The flowers on Violetta’s hat brushed the ear of Mrs Dorano. ‘Delia, I haven’t got my glasses, but is that woman really
‘I wouldn’t give her the satisfaction of looking. No sense of decency.’
‘No sense of shame.’
‘No more sense of shame than — than Ma Wood there.’ Mrs Dorano craned around to glare at her. ‘A cabbage! Ma’s wearing a cabbage on her hat!’
‘Oh I wish I had my glasses!’
‘You can see everything she’s got! Right up to the armpit, I can see a little birthmark there, looks like a dumb-bell—’

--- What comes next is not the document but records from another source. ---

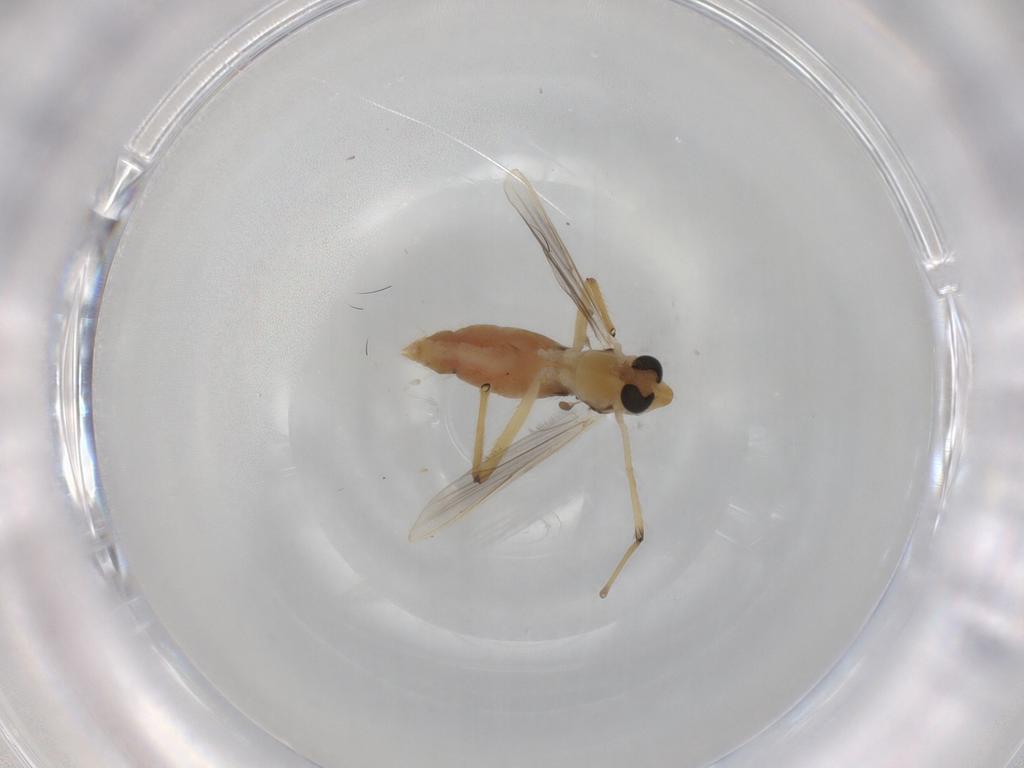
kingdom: Animalia
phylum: Arthropoda
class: Insecta
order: Diptera
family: Chironomidae
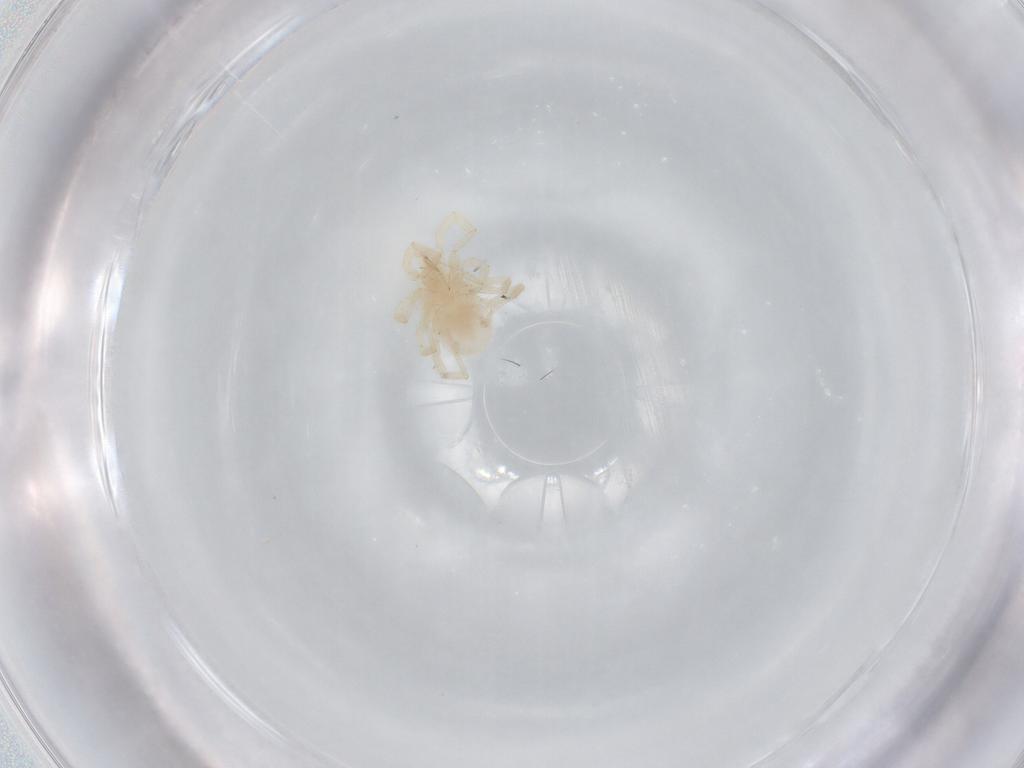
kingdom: Animalia
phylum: Arthropoda
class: Arachnida
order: Trombidiformes
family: Erythraeidae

But Violetta Stubbs had leaned over the other way to hear what Ma Wood was whispering:
‘…seems a little fond of Goldwynisms if you ask me, “Clocks and watches are just a waste of time,” “Cars get you nowhere” is that the way she thinks or just an affectation?’
‘How do you mean?’ Mrs Smith whispered back.
‘There she goes again, “Electric blankets can really get on top of you.” I think it must be unconscious, all this about how utility companies just want to use us, how owning a big heap of machines can be heavy… I mean if she wants to say we’re all too dependent on machines, why not just say it? Instead of all this “Do your own dishes, give ’em a break”, and how a free machine is an investment in America’s future…’
‘Shh!’ said Mrs Dorano, and went on to Violetta, ‘Imagine having a birthmark like that and showing it off along with everything she’s got!’
‘Birthmark?’
‘Right under her arm there, like a little dumb-bell — what’s the matter?’
Violetta Stubbs stood up and tried to push along the row of crossed legs, handbags, discarded shoes, shopping and knitting. ‘I’m not well, I… gotta go…’
Too late. Indica Dinks stopped speaking to stare at her.
‘Mother!’
‘Son, I knew you’d figure out that cipher in about two minutes flat. So I guess by now you know everything.’ Pa set the oil-can down on a reception desk.
‘Pa, I didn’t work out the cipher at all. I just — saw Ma doing all that witchcraft stuff down by the lake and I knew somehow she was bringing you back to life.’
‘Life, ha.’
‘So I knew you must be hiding out somewhere like this. Because I mean the undead—’
‘Undead? Witchcraft? But son, all you had to do was turn the darn cipher upside down!’
Roderick tried to call up a mental picture of the message, turned upside down, while he watched the receptionist. She picked up the oil-can, placed it to her ear like any smiling suicide, and said, ‘He’ll see you in just a sec, Mr — is it Getty or Goethe?’
‘Pa, maybe you’d better explain.’
‘Maybe I’d better!’ Pa sat down for a shoeshine and, while the eye-rolling contraption buffeted away at his bare feet, he began the story.
XXIII
To make men serfs and villeins it is indispensably necessary to make them brutes… A servant who has been taught to write and read ceases to be any longer a passive machine.
‘Started as a joke,’ said Pa. ‘Well you see right after the war everything seemed like a joke. Listen, during the war they had these cookies with chocolate on them, only they couldn’t get any chocolate so they started putting brown wax on them. That seemed like a joke, you know? Here were millions of people killing each other, and they still managed to find somebody to sit painting brown wax on cookies. And Hitler was a joke. Trying to get half the world to stick its head in the oven and turn on the gas… okay maybe it’s not funny but you gotta admit it’s kind of strange.